On Monday June 1 from 6 to 7:30 p.m. at Mt Zion Baptist Church, room 209, 1634 19th Ave., Rep. Eric Pettigrew (D-Seattle) invites you to bring your questions and concerns to a community meeting on health care on June 1. The meeting will discuss such topics as:
How am I going to pay for prescriptions? What happens when I'm no longer on the Basic Health Plan? What are my options for caring for my elderly mother?
Joined by a team of health care specialists, Pettigrew's meeting is geared toward increasing access to trained professionals and providing immediate answers to struggling families and individuals.
BeatWalk on June 5
On Friday, June 5, BeatWalk will be keeping the beat alive from 7 to 10 p.m. in the historic neighborhood of Columbia City. BeatWalk is a regional event hosted by local businesses and restaurants focused in highlighting the diversity of the Rainier Valley community with music and entertainment.

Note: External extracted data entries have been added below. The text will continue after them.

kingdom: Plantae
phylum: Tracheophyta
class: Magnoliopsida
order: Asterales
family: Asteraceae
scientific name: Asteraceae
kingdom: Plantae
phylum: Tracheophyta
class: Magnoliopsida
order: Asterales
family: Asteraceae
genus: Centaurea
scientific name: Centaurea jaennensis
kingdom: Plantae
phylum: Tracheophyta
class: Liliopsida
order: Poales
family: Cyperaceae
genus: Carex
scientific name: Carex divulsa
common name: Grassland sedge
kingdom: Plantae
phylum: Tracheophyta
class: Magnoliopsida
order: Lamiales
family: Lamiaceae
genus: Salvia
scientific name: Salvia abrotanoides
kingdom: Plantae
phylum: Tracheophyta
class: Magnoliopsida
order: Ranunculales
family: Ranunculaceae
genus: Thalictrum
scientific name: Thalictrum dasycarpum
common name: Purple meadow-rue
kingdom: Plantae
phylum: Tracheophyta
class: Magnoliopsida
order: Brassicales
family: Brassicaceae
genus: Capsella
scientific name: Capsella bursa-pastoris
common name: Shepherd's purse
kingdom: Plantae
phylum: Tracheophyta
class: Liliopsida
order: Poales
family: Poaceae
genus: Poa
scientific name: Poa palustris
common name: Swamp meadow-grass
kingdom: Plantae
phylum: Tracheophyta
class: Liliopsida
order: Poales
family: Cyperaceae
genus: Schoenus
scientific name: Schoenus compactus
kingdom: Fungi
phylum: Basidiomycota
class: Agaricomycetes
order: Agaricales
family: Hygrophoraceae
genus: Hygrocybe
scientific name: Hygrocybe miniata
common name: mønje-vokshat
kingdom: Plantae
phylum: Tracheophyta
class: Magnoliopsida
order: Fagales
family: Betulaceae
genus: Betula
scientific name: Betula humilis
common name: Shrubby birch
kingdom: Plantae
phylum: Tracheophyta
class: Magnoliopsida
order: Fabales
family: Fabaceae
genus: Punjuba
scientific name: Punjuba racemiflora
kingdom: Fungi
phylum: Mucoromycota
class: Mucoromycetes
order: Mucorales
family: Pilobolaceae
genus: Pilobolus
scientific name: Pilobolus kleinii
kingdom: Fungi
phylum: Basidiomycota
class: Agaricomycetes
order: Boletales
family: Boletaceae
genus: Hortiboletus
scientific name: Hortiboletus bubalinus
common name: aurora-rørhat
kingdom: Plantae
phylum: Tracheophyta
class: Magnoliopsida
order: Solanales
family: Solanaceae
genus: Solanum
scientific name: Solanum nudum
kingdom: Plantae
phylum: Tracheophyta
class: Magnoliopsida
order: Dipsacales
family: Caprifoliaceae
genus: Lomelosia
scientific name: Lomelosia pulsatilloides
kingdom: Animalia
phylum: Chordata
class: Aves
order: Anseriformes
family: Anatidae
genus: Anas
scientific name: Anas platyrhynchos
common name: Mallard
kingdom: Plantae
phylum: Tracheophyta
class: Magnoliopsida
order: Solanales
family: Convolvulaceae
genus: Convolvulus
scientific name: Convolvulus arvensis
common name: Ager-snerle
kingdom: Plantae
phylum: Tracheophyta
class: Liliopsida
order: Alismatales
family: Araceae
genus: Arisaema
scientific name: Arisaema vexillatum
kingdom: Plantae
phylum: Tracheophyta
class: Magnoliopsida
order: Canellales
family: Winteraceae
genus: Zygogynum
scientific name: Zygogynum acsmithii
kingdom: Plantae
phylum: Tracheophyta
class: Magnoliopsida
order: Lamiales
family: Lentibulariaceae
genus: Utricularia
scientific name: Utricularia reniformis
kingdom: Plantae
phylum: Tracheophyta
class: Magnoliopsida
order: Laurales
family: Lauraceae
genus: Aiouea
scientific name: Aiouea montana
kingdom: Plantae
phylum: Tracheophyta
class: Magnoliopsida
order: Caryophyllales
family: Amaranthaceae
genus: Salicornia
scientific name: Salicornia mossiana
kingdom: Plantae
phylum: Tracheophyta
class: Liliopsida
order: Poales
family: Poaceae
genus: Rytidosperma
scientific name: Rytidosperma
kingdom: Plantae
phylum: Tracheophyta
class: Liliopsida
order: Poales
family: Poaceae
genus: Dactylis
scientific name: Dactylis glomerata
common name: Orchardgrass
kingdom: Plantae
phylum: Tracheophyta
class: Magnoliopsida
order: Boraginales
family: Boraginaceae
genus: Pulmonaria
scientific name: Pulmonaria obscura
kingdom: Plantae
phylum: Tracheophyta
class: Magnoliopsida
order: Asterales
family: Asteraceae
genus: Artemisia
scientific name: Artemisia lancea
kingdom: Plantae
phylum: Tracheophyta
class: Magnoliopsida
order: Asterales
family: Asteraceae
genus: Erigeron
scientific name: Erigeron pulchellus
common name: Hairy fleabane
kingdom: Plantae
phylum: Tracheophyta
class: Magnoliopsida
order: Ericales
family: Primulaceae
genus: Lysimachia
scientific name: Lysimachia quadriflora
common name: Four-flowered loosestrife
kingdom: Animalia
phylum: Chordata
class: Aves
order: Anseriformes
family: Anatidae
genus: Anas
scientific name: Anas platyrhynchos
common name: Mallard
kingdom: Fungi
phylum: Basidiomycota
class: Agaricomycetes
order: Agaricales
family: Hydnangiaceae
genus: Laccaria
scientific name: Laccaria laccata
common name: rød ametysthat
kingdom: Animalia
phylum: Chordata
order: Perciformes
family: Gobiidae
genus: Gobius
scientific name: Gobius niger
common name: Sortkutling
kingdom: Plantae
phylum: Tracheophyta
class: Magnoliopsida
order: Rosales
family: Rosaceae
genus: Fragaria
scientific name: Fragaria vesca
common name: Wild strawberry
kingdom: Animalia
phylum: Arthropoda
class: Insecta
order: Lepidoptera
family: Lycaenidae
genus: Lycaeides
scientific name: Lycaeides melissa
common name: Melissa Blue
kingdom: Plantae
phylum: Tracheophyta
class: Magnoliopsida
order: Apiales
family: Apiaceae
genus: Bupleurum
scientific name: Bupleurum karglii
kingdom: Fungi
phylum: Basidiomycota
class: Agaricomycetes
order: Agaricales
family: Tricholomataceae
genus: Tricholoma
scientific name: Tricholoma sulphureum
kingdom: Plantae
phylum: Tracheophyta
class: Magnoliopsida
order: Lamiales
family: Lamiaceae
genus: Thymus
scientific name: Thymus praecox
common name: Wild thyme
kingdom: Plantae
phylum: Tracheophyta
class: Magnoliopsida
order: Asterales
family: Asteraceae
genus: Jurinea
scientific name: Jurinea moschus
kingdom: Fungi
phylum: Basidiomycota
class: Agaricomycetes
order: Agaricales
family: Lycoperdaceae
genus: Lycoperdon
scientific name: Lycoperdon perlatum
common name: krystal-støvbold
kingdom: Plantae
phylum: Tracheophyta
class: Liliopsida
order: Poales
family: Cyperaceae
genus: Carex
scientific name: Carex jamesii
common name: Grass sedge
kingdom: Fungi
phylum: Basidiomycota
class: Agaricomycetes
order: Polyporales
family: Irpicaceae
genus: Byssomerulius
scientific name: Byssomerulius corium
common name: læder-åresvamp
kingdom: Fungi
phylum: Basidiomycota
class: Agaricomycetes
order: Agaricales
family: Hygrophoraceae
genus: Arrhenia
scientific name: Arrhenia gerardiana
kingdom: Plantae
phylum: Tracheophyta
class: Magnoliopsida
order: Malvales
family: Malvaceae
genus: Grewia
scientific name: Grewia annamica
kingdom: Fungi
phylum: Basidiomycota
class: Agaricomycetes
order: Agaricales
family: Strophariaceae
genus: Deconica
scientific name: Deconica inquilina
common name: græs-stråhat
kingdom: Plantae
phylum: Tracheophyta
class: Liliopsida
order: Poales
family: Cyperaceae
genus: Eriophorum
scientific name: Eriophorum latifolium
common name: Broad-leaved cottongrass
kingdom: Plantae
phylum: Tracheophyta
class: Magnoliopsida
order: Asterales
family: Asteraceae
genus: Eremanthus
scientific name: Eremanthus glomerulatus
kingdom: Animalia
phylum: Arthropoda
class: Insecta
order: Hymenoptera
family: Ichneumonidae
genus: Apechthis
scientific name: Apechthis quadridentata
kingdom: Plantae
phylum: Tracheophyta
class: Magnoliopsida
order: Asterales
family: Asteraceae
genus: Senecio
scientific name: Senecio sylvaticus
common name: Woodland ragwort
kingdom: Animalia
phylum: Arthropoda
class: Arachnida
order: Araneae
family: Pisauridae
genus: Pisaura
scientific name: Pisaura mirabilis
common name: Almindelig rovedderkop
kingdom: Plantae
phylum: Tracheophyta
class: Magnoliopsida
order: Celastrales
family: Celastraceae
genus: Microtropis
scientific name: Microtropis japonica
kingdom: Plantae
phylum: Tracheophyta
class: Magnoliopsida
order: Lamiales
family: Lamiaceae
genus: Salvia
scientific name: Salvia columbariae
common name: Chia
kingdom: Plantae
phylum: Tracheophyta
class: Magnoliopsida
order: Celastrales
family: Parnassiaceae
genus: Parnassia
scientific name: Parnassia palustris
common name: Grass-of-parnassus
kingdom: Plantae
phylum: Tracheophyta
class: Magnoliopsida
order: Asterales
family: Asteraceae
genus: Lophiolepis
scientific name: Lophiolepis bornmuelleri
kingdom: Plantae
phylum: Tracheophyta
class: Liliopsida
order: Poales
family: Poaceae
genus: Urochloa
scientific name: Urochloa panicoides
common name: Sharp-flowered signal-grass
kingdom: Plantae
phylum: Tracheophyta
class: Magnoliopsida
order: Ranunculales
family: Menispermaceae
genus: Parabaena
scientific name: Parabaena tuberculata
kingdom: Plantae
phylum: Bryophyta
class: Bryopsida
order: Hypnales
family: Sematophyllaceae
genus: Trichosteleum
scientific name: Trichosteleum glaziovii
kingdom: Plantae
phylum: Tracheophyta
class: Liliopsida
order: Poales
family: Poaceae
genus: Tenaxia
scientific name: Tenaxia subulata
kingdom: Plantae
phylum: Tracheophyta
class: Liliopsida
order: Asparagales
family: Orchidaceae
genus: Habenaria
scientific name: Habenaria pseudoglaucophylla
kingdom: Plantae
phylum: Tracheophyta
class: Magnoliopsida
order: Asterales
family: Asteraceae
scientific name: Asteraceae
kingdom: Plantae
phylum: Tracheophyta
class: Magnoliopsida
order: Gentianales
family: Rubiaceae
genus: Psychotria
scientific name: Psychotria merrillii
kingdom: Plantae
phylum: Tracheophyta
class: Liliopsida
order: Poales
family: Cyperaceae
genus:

The musical lineup for June's BeatWalk includes:
• The Seatles, Seattle's own Fab-4
• W.B. Reid & Bonnie Zahnow who perform Mexican, old-time, string blues and more
• Rouge, a French cabaret
• John Stephen Blues Trio, a blues band
• Leif Tartusek 1-2-3, performing jazz, African, Cuban and other original compositions
• Fedora, an all-girls swing and jazz combo
• Fathia Atallah Trio, a trio focusing on their French and Algerian roots
There is a $5 entrance fee to all venues for adults; 14 & under are free. BeatWalk is along and near Rainier Avenue South between South Angeline Street and South Hudson Street in Seattle.
Seattle is College Bound
On Sat. June 6 Mayor Greg Nickels, Superintendent Maria Goodloe-Johnson will be on on hand to motivate 7th, 8th, and 9th graders on being college-bound at Seattle University's Campion Ballroom, 901 12th Ave., from 9 to 11 a.m. The free event for eligible Seattle Public Schools 7th, 8th, and 9th grade students to sign up for the College Bound Scholarship. This is the only year 9th grade students can apply for College Bound Scholarship. The scholarship gives eligible students a chance to attend college and have the state of Washington pay for tuition at a public or private university, community college or technical college for up to four years. This scholarship program offers hope and incentive for students and families who otherwise might not consider college as an option because of its cost.
SPS staff members, translators and volunteers will be available to help families with the application process. For more information on the College Bound Scholarship program or eligibility, call 888-535-0747. Families can also sign up online at www.hecb.wa.gov/collegebound.
Free Drop-In Civil Rights Sessions
A maintenance person sexually harassed a tenant. A job applicant was turned down because she speaks English with an accent. A clerk refused to allow someone with a disability to bring her service dog into the store. These civil rights scenarios occur from time to time in King County, and they're illegal.
Need to know more? The King County Office of Civil Rights (OCR) will host free drop-in information sessions to provide practical advice for every resident, focusing on the civil rights basics – how to recognize discrimination, where and how to report it, and how to stop discrimination from occurring.
These sessions will give practical help to renters, property managers, employers, employees, and building and business owners who have questions about their responsibilities and civil rights under anti-discrimination laws.
• Wednesday, May 20, 4 – 6 p.m. Fall City Library, 33415 S.E. 42nd Place, Fall City;
• Wednesday, May 20, 4 – 5:45 p.m. North Bend Library, 115 E. 4th, North Bend;
• Thursday, May 21, 3 – 5 p.m. Covington Library, 27100 164th Ave S.E., Covington;
• Thursday, May 28, 3:15 p.m. – 5:15 p.m. Vashon Island Library, 17210 Vashon Hwy., S.W., Vashon;
• Friday, June 12, 3 – 5 p.m. Algona-Pacific Library, 255 Ellingson Road, Pacific.
Nominees for Spirit of Youth Award Sought
The Governor's Juvenile Justice Advisory Committee (GJJAC) is seeking nominations for the third Annual "Spirit of Youth" award. The intent of the award is to recognize and celebrate a young adult who has made great strides following involvement with the juvenile justice system; has overcome personal obstacles; and is today making significant contributions to society. A $1,000 scholarship to attend a Washington State College or University is available to the award winner. Nominations are due June 30. The award also provides the GJJAC and the public with an important opportunity to learn from a young person's direct experience about the hard work and dedication it takes to build a better life, and how juvenile justice professionals and systems can most effectively be of help.
Instructions for nominating a youth can be found here: www.dshs.wa.gov/ojj/.